After a fatal shooting forced its staff to withdraw from a distribution centre in southern Somalia, the United Nations World Food Programme (WFP) appealed today to leaders and militias throughout the faction-torn country to grant access and protection to aid agencies helping 1.4 million victims of a worsening drought emergency.

After a fatal shooting forced its staff to withdraw from a distribution centre in southern Somalia, the United Nations World Food Programme (WFP) appealed today to leaders and militias throughout the faction-torn country to grant access and protection to aid agencies helping 1.4 million victims of a worsening drought emergency.

“Continued insecurity and interruptions to assistance have the potential to kill thousands of Somalis, as surely as bombs and bullets,” WFP country director Zlatan Milisic said of Tuesday’s fire-fight between two militias at the distribution centre where agency-contracted trucks were unloading food.

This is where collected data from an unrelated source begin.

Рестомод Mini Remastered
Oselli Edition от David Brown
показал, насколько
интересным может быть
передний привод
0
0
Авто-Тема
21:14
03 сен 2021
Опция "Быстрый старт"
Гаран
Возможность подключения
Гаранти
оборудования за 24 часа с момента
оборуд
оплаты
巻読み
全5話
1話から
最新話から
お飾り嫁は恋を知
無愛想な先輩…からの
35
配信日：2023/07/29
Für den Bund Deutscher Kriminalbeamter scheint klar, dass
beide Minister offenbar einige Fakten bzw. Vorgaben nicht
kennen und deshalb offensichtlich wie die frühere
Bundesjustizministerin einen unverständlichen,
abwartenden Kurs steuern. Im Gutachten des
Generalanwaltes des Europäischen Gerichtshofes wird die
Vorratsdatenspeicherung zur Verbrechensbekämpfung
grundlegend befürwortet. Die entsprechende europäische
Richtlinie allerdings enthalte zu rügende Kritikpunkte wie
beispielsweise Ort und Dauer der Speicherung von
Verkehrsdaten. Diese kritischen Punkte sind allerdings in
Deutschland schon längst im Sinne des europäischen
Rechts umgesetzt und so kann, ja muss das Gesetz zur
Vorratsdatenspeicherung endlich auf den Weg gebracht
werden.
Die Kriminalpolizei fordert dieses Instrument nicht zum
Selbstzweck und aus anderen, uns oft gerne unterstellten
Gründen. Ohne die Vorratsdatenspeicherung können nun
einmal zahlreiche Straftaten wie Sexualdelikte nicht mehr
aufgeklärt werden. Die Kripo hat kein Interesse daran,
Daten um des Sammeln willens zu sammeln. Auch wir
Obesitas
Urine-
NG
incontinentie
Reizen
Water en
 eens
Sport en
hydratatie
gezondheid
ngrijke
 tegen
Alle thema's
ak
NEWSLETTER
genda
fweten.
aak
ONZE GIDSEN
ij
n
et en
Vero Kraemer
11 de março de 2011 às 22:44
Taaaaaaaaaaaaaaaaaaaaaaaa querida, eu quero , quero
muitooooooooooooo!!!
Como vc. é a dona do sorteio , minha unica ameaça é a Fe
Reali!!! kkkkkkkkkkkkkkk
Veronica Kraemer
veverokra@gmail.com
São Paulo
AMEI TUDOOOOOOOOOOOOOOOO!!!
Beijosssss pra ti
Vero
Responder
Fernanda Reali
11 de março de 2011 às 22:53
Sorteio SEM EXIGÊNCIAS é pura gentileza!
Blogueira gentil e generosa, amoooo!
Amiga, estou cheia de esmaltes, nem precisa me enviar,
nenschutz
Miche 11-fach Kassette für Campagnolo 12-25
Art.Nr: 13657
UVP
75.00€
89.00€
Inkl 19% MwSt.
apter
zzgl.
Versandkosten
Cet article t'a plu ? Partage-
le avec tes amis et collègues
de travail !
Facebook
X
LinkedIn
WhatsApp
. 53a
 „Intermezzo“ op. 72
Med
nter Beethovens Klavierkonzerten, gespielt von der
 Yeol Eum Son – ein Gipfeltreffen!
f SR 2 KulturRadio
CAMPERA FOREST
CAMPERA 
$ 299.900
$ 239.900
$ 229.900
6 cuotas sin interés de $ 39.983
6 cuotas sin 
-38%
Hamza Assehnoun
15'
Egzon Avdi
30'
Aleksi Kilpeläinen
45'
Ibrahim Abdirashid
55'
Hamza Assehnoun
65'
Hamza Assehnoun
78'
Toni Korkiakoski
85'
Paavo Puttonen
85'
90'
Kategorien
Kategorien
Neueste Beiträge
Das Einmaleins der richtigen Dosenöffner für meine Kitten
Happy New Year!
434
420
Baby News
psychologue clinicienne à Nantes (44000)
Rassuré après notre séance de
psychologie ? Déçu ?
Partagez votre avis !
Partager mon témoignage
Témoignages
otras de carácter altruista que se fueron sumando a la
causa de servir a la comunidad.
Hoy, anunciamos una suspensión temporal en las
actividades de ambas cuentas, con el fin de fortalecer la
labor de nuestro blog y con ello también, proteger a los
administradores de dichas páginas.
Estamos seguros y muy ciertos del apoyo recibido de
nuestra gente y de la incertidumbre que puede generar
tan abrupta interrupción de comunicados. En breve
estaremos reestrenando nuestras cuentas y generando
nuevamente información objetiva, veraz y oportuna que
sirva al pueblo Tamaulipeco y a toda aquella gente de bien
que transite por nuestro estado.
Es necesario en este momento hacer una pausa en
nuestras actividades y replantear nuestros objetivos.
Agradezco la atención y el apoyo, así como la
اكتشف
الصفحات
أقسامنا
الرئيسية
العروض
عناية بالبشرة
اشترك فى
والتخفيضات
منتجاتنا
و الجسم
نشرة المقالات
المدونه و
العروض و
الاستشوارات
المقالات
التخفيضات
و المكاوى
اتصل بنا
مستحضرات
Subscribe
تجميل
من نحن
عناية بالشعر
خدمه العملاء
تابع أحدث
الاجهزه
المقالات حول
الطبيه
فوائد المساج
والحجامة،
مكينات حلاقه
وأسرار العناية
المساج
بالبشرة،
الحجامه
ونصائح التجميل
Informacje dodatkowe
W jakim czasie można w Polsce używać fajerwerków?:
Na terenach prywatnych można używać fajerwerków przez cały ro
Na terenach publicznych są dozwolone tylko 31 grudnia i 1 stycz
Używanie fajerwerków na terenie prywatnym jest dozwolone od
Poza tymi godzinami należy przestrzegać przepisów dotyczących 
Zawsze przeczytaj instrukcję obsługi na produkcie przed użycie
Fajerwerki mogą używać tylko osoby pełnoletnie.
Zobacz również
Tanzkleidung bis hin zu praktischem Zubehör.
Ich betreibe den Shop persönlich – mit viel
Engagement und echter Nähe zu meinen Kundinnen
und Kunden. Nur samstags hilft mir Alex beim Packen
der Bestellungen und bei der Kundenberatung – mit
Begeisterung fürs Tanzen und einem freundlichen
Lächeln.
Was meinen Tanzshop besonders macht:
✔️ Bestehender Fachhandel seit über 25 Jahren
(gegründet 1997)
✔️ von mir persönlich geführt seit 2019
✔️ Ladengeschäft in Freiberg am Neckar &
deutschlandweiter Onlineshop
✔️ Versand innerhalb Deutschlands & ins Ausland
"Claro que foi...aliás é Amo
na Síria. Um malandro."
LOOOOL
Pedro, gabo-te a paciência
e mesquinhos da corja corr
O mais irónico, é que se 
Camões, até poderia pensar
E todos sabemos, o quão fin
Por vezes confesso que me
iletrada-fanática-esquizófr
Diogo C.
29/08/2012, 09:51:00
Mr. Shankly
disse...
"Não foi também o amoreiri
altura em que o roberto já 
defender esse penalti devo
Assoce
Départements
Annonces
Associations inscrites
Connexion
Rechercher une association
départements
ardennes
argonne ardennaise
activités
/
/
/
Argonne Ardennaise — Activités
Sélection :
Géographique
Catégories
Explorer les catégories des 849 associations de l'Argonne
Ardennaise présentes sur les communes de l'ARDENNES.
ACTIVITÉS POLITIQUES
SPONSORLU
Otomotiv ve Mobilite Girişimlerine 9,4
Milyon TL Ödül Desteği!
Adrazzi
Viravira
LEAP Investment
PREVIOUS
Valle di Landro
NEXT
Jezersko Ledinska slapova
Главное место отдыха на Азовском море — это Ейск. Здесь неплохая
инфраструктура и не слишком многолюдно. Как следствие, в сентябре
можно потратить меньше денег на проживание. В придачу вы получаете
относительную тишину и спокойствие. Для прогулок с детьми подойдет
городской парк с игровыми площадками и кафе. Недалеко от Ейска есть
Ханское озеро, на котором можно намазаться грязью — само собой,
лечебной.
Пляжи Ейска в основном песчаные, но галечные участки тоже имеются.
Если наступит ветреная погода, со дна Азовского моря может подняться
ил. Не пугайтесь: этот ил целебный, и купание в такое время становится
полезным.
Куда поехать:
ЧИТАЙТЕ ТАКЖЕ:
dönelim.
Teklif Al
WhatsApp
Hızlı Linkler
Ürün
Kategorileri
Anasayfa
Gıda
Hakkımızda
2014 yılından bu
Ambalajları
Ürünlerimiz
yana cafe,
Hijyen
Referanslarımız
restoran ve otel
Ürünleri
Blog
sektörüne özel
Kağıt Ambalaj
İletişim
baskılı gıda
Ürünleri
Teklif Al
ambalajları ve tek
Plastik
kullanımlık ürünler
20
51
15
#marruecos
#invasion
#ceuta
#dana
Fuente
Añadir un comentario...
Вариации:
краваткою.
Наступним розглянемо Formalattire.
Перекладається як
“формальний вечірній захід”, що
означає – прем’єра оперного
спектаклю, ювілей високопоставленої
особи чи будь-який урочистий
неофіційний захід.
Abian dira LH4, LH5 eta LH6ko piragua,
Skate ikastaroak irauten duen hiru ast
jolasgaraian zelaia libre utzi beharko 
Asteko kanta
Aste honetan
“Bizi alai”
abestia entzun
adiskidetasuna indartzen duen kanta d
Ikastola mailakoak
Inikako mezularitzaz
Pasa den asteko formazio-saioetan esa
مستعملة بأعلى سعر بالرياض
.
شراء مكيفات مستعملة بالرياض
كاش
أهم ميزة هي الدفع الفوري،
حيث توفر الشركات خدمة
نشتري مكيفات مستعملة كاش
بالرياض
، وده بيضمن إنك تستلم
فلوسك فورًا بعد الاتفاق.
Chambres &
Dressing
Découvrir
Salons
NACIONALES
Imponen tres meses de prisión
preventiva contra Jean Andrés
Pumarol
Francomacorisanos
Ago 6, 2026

“Targeting humanitarian assistance is totally unacceptable. It is callous and violates all international humanitarian principles. Humanitarian agencies cannot operate where assistance is being targeted. We are already seriously challenged by the logistics of this mission and shouldn’t have to watch our backs as well. We rely on Somali leaders to guarantee the safety of humanitarian workers and cargo,” he added.

The trucks were being unloaded in Salagle village in Sakow district when two local militias exchanged gunfire. At least one local person was killed and several others were wounded. The distribution was stopped and WFP staff withdrew.

It was but the latest act hindering humanitarian operations in Somalia, where overall a total of 2.1 million people urgently need food aid and other support this year, causing unnecessary suffering, particularly to the most vulnerable - women and children – WFP said.

A UN Children’s Fund (UNICEF) staff member was abducted in southern Somalia on 1 March and released 30 hours later. On 13 March, a WFP-chartered ship managed to escape during a gun attack by pirates a few hours after unloading WFP food at Merka.

A spate of ship hijackings off the coast in 2005, including the detention of two WFP-contracted ships, has slashed ocean transport to the country and forced WFP to use costlier overland routes to transport food from the port of Mombasa in Kenya.

Since mid-February, WFP has distributed 7,700 metric tons of food to 470,000 people in southern Somalia. An additional 10,000 tons of WFP food aid for 600,000 people is currently in the country and being transported for distribution.

WFP has so far received only $73 million out of the $130 million it needs to feed 1 million people in the south this year. Another 400,000 people in the south will be fed by the non-governmental organization, CARE.